Frances Reid

Frances Reid made her first films in Africa in the early 1970’s after teaching as a Peace Corps volunteer in Malawi. In the 1980’s she worked on many notable documentaries as the cinematographer including the Oscar award winning “The Times of Harvey Milk.” In the 1990’s she produced and directed films ranging in subject matter from AIDS in Africa (“The Faces of AIDS) to race relations on college campuses (“Skin Deep”). In 2000 she made the film “Long Night’s Journey into Day” about South Africa’s Truth and Reconciliation Commission. The film won the Grand Jury Award at the Sundance Film Festival and was nominated for an Academy Award. The film is still widely used to discuss the ideas of reconciliation after conflict.
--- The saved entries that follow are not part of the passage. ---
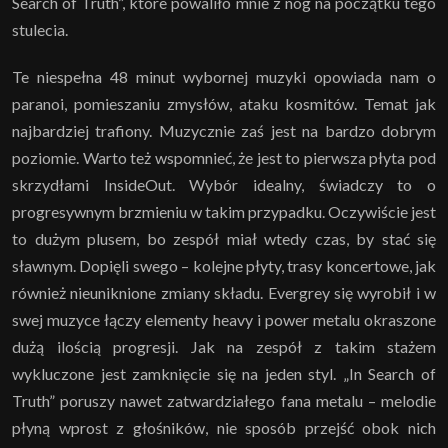
Search of Truth”, które powaliło mnie z nóg na początku tego
stulecia.
Te niespełna 48 minut wybornej muzyki opowiada nam o
paranoi, pomieszaniu zmysłów, ataku kosmitów. Temat jak
najbardziej trafiony. Muzycznie zaś jest na bardzo dobrym
poziomie. Warto też wspomnieć, że jest to pierwsza płyta pod
skrzydłami InsideOut. Wybór idealny, świadczy to o
progresywnym brzmieniu w takim przypadku. Oczywiście jest
to dużym plusem, bo zespół miał wtedy czas, by stać się
sławnym. Dopięli swego – kolejne płyty, trasy koncertowe, jak
również nieuniknione zmiany składu. Evergrey się wyrobił i w
swej muzyce łączy elementy heavy i power metalu okraszone
dużą ilością progresji. Jak na zespół z takim stażem
wykluczone jest zamknięcie się na jeden styl. „In Search of
Truth” poruszy nawet zatwardziałego fana metalu – melodie
płyną wprost z głośników, nie sposób przejść obok nich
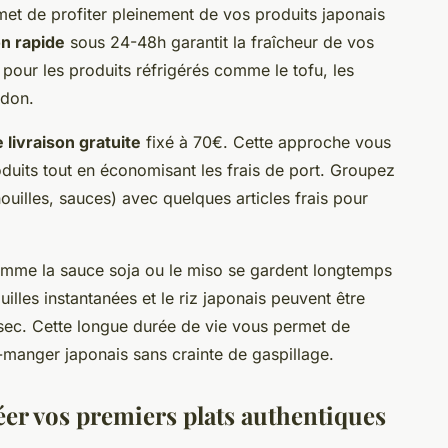
t de profiter pleinement de vos produits japonais
on rapide
sous 24-48h garantit la fraîcheur de vos
 pour les produits réfrigérés comme le tofu, les
udon.
e livraison gratuite
fixé à 70€. Cette approche vous
uits tout en économisant les frais de port. Groupez
uilles, sauces) avec quelques articles frais pour
omme la sauce soja ou le miso se gardent longtemps
uilles instantanées et le riz japonais peuvent être
 sec. Cette longue durée de vie vous permet de
-manger japonais sans crainte de gaspillage.
 créer vos premiers plats authentiques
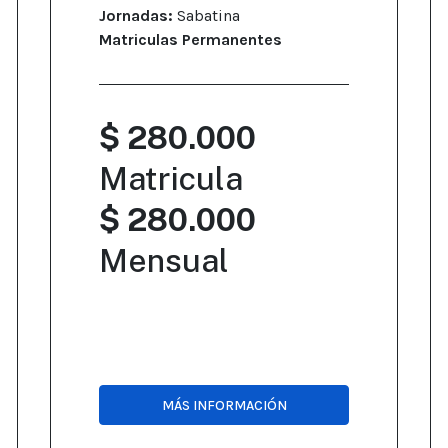
Jornadas:
Sabatina
Matriculas Permanentes
$ 280.000
Matricula
$ 280.000
Mensual
MÁS INFORMACIÓN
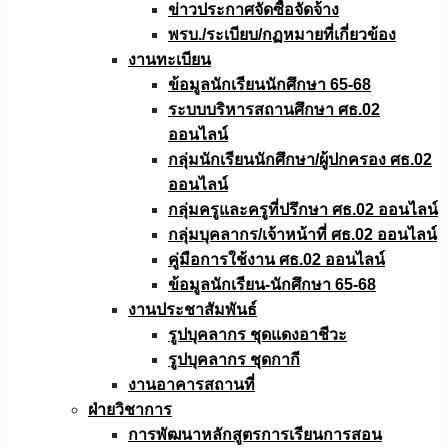
ข่าวประกาศจัดซื้อจัดจ้าง
พรบ./ระเบียบ/กฏหมายที่เกี่ยวข้อง
งานทะเบียน
ข้อมูลนักเรียนนักศึกษา 65-68
ระบบบริหารสถานศึกษา ศธ.02
ออนไลน์
กลุ่มนักเรียนนักศึกษา/ผู้ปกครอง ศธ.02
ออนไลน์
กลุ่มครูและครูที่ปรึกษา ศธ.02 ออนไลน์
กลุ่มบุคลากร/เจ้าหน้าที่ ศธ.02 ออนไลน์
คู่มือการใช้งาน ศธ.02 ออนไลน์
ข้อมูลนักเรียน-นักศึกษา 65-68
งานประชาสัมพันธ์
รูปบุคลากร ชุดแดงอาชีวะ
รูปบุคลากร ชุดกากี
งานอาคารสถานที่
ฝ่ายวิชาการ
การพัฒนาหลักสูตรการเรียนการสอน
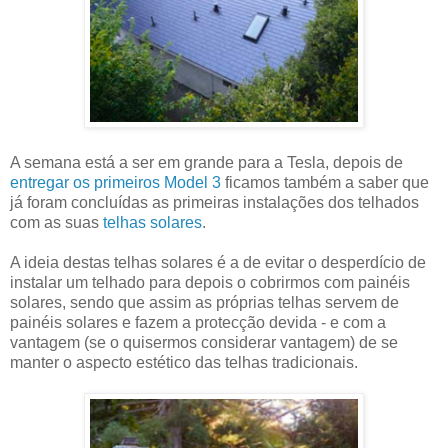
A semana está a ser em grande para a Tesla, depois de
entregar os primeiros Model 3
ficamos também a saber que
já foram concluídas as primeiras instalações dos telhados
com as suas
telhas solares
.
A ideia destas telhas solares é a de evitar o desperdício de
instalar um telhado para depois o cobrirmos com painéis
solares, sendo que assim as próprias telhas servem de
painéis solares e fazem a protecção devida - e com a
vantagem (se o quisermos considerar vantagem) de se
manter o aspecto estético das telhas tradicionais.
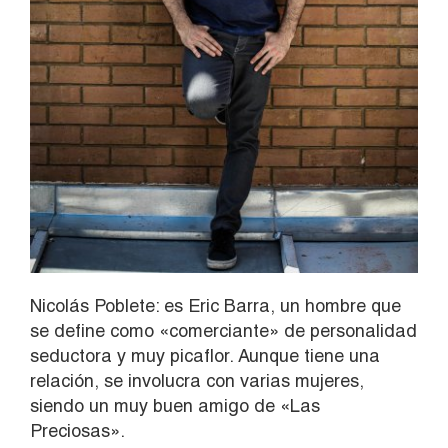
Nicolás Poblete: es Eric Barra, un hombre que
se define como «comerciante» de personalidad
seductora y muy picaflor. Aunque tiene una
relación, se involucra con varias mujeres,
siendo un muy buen amigo de «Las
Preciosas».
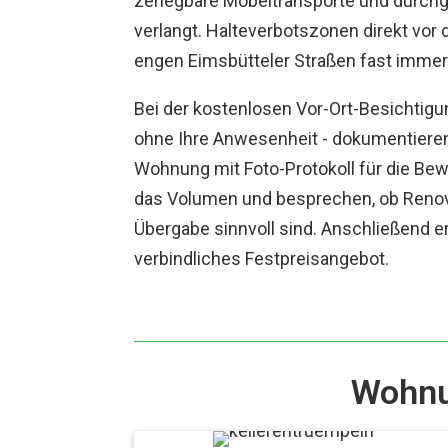
zerlegbare Möbeltransporte und durchg
verlangt. Halteverbotszonen direkt vor
engen Eimsbütteler Straßen fast immer 
Bei der kostenlosen Vor-Ort-Besichtigu
ohne Ihre Anwesenheit - dokumentieren
Wohnung mit Foto-Protokoll für die Be
das Volumen und besprechen, ob Renov
Übergabe sinnvoll sind. Anschließend er
verbindliches Festpreisangebot.
Wohnun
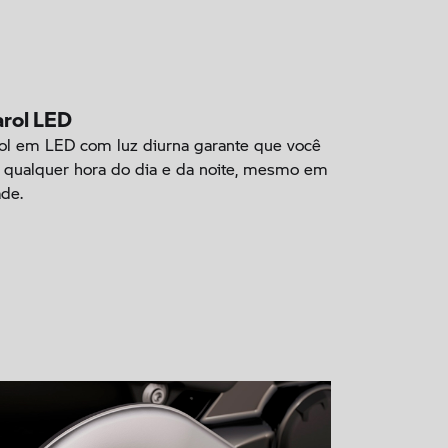
arol LED
ol em LED com luz diurna garante que você
 a qualquer hora do dia e da noite, mesmo em
ade.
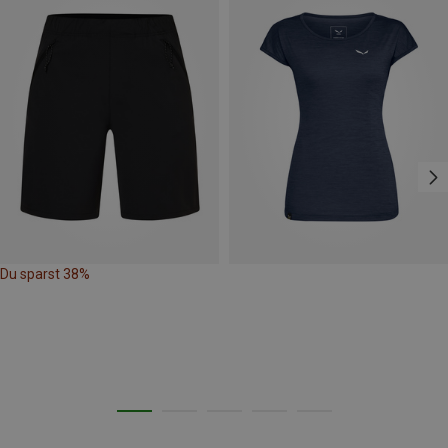
Du sparst 38%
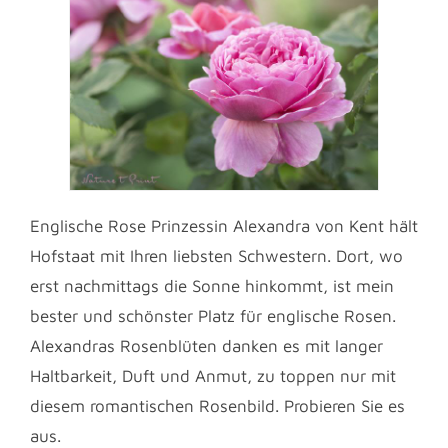
Englische Rose Prinzessin Alexandra von Kent hält
Hofstaat mit Ihren liebsten Schwestern. Dort, wo
erst nachmittags die Sonne hinkommt, ist mein
bester und schönster Platz für englische Rosen.
Alexandras Rosenblüten danken es mit langer
Haltbarkeit, Duft und Anmut, zu toppen nur mit
diesem romantischen Rosenbild. Probieren Sie es
aus.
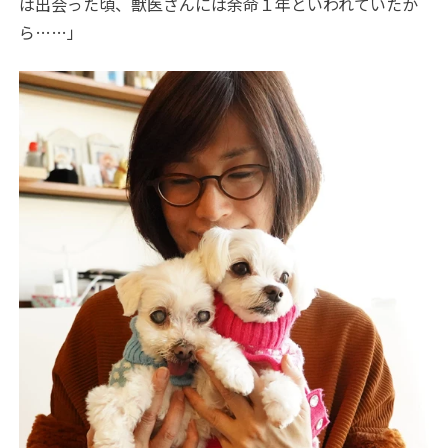
は出会った頃、獣医さんには余命１年といわれていたか
ら……」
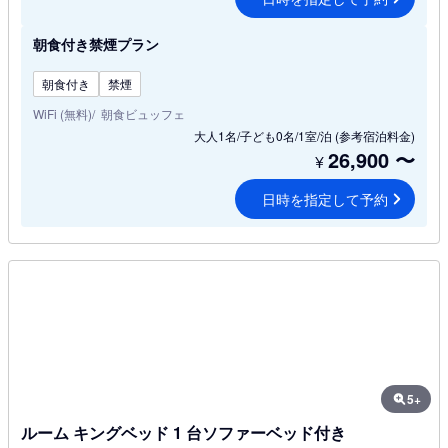
朝食付き禁煙プラン
朝食付き
禁煙
WiFi (無料)
朝食ビュッフェ
大人1名/子ども0名/1室/泊
(参考宿泊料金)
26,900
〜
¥
日時を指定して予約
5+
ルーム キングベッド 1 台ソファーベッド付き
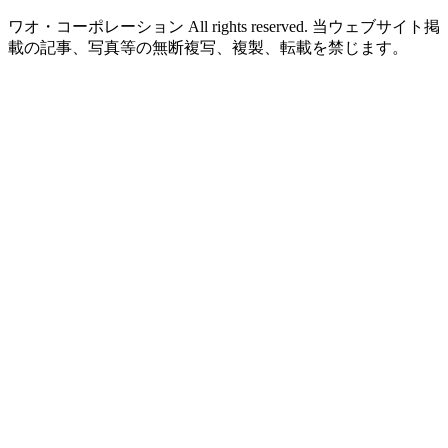
ワオ・コーポレーション All rights reserved. 当ウェブサイト掲
載の記事、写真等の無断複写、複製、転載を禁じます。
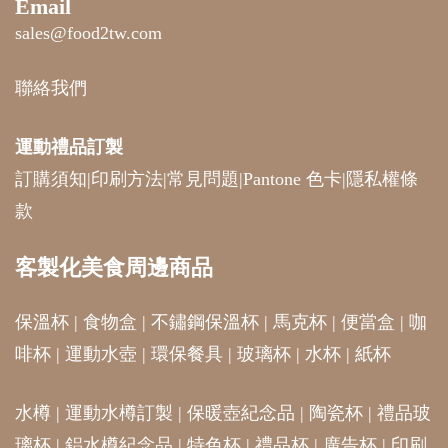
Email
sales@food2tw.com
聯絡我們
運動禮品
訂製
訂購須知
|
印刷方法
|
常見問題
|
Pantone 色卡
|
隱私權條
款
客製化美食周邊商品
保溫杯
|
食物盒
|
不鏽鋼保溫杯
|
馬克杯
|
便當盒
|
咖
啡杯
|
運動水壺
|
環保餐具
|
玻璃杯
|
水杯
|
紙杯
水樽
|
運動水樽訂製
|
保暖壺紀念品
|
陶瓷杯
|
禮品玻
璃杯
|
鋁水樽紀念品
|
特色杯
|
禮品杯
|
廣告杯
|
印刷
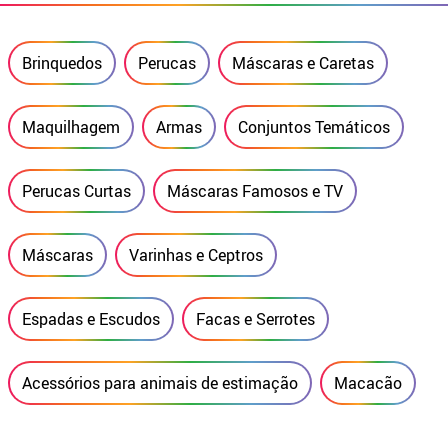
Brinquedos
Perucas
Máscaras e Caretas
Maquilhagem
Armas
Conjuntos Temáticos
Perucas Curtas
Máscaras Famosos e TV
Máscaras
Varinhas e Ceptros
Espadas e Escudos
Facas e Serrotes
Acessórios para animais de estimação
Macacão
Frances has traveled extensively and spoken and taught with her films. She has done screenings of her films for the Council on Foreign Relations, for Congress, for Detroit Summer, for the Kennedy School of Government, and throughout the world including in Belfast, Jerusalem, Ramallah, and South Africa. She has taught filmmaking in the United States including at the U.C. Berkeley Graduate School of Journalism, and in South Africa where she taught documentary filmmaking fundamentals to a group of young journalism students and ANC activists returned from exile. She has mentored many young filmmakers, and has twice served as a directing advisor to the Sundance Documentary Labs.